Os grandes profetas, um, o Golden Retriever simpático que nos gosta de lamber a face e outro, o Rafeiro Alentejano que parecendo pachorrento, morde quando estamos de costas, indicam-nos o caminho luminoso, calibrando-nos a crença de que o estado é a resposta para todos os problemas, só que não...
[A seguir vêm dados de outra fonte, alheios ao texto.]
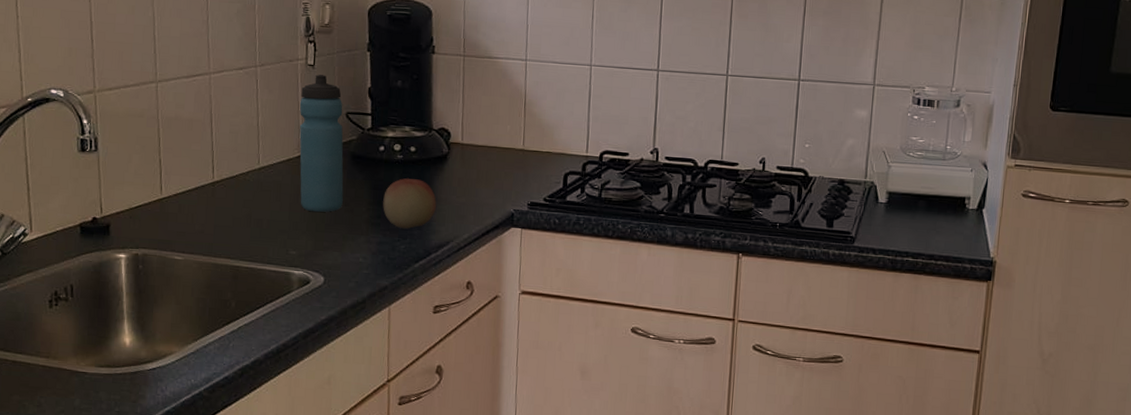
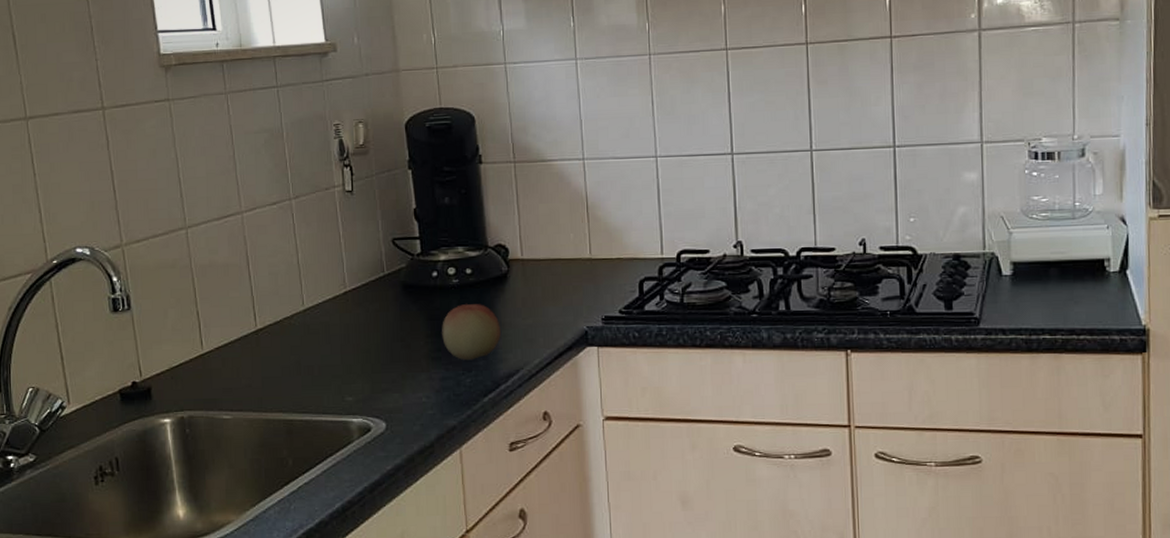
water bottle: present [299,74,344,213] -> none [340,200,398,352]

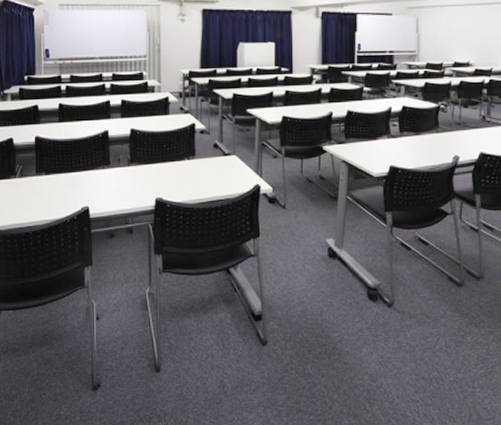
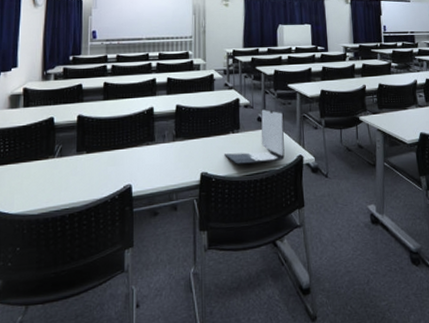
laptop: none [179,134,242,192] -> present [225,108,285,165]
Quando a fé nos paralisa a acção, quando nos embala na nossa vitimização e deixa de fora a vontade e o engenho humanos para lidar com os desafios, o caminho irá ser espinhoso. Quando os audazes são calados e os coitados escrevem o destino, esse destino não é luminoso, é um mar de mais e mais coitados num feedback de crença em luz que não existe. Como ouvi José Milhazes noutro dia dizer, "para vermos a luz ao fundo do túnel temos de encontrar o túnel primeiro" e a crença, a fé, tem a sua utilidade, mas não é o túnel, é apenas o reforço da nossa predisposição positiva para achar que o vamos um dia encontrar.


A necessidade faz o engenho e o engenho é que gera progresso e prosperidade, acreditar no estatismo é esquecer que o estado é em si o resultado do nosso esforço e engenho individual e é para aí que devemos direccionar a nossa "fé", é nisso que os "profetas", os nossos "lideres" têm de promover: a iniciativa privada e o crescimento individual. Ao estado não lhe compete salvar, competir, condicionar, dificultar, complicar, burocratizar, substituir, mas sim promover uma sã competição entre os vários agentes económicos, estabelecendo regras simples e claras, redistribuindo justamente alguns benefícios e apoios sociais e garantir que a sustentabilidade do sistema seja transgeracional. Uma analogia futeboleira poderia ser a de que o estado seria o árbitro, daqueles que deixam jogar, não dos que apitam por tudo e por nada, claro. Mas, nada disto está a ser tido em conta, mesmo o que parece ser feito para ajudar, não passa de uma pachorrenta e traiçoeira "trinca nas canelas", medidas de assistencialismo puro que não tratam as causas, mas apenas aliviam (poucochinho) os sintomas, enchendo os noticiários de reverências aos beneméritos profetas.